### The task
Copy out every line holding the string "DettagliUtente" from the records below.

Data supplied START

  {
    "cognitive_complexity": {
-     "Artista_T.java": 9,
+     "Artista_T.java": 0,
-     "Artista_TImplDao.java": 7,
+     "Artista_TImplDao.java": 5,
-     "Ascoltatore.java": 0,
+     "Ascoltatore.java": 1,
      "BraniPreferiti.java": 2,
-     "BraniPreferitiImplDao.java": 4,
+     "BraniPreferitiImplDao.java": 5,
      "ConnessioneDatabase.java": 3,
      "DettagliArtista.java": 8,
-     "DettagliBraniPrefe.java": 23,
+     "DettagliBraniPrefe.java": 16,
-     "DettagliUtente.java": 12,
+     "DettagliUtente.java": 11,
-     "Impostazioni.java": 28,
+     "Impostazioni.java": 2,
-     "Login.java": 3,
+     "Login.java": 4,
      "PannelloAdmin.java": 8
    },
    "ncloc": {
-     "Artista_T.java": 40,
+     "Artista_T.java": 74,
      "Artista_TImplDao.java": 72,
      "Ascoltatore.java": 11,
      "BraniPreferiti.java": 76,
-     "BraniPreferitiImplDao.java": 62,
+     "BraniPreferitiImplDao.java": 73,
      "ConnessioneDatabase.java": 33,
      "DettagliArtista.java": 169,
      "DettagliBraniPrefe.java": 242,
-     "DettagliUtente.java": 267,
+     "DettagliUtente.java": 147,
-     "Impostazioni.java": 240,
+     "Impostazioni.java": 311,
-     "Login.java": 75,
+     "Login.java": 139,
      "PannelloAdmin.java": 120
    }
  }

Data supplied END
Data supplied START

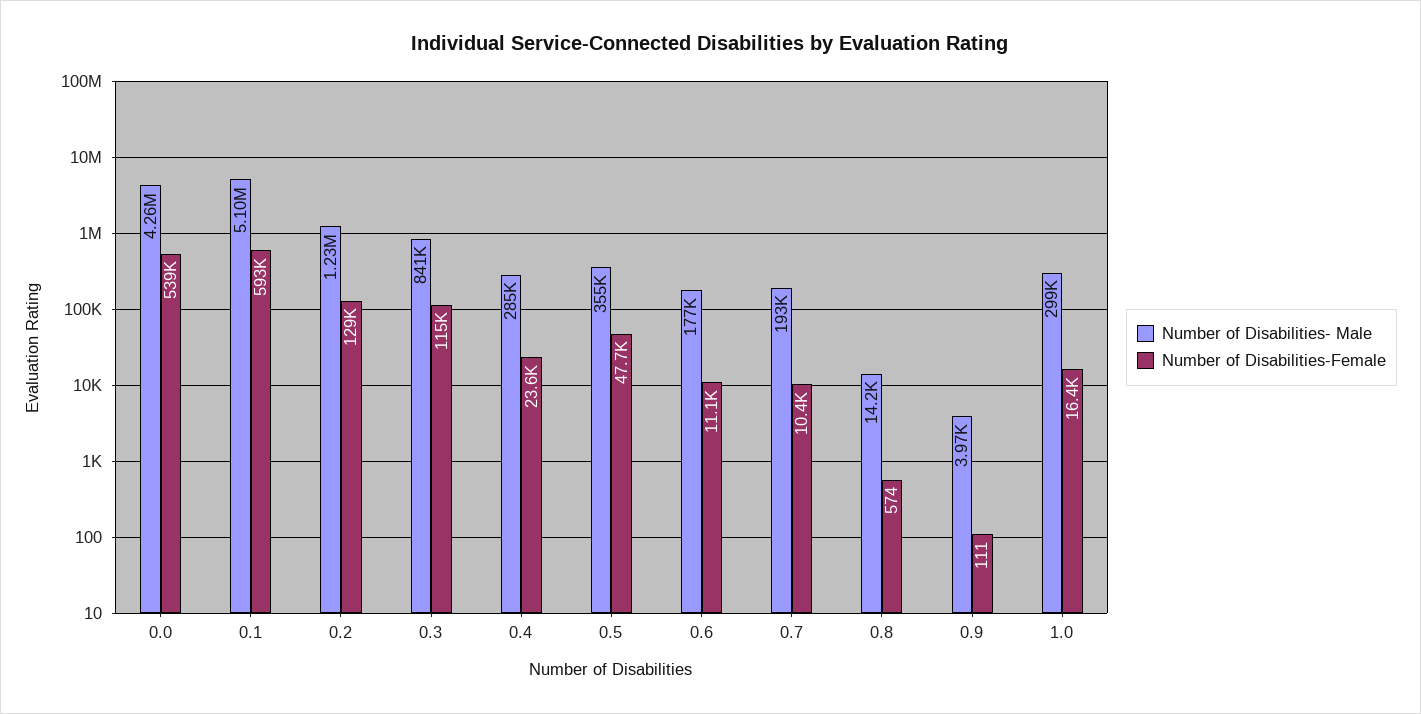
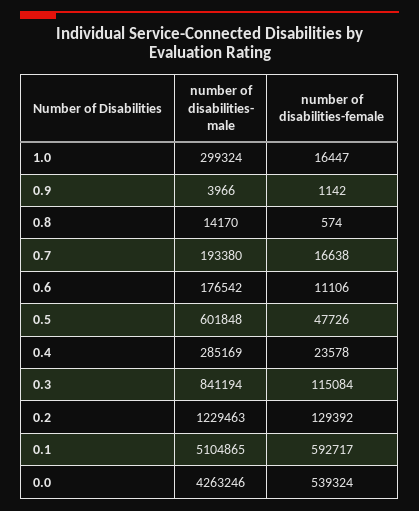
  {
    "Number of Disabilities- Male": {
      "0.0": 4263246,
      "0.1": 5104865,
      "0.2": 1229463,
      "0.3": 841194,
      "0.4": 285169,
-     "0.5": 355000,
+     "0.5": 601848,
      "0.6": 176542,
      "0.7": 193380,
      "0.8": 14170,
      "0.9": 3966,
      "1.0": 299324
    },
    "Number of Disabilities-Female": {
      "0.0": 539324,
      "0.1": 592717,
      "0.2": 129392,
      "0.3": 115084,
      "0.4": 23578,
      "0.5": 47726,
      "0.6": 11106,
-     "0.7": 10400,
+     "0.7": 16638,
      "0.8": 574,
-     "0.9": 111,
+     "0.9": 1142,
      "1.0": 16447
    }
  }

Data supplied END
Data supplied START

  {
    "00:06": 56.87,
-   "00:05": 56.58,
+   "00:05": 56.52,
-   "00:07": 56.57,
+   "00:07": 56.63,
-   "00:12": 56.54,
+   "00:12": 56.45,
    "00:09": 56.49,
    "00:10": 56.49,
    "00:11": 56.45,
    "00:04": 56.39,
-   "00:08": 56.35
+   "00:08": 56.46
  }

Data supplied END

### Completed exercise
-     "DettagliUtente.java": 12,
+     "DettagliUtente.java": 11,
-     "DettagliUtente.java": 267,
+     "DettagliUtente.java": 147,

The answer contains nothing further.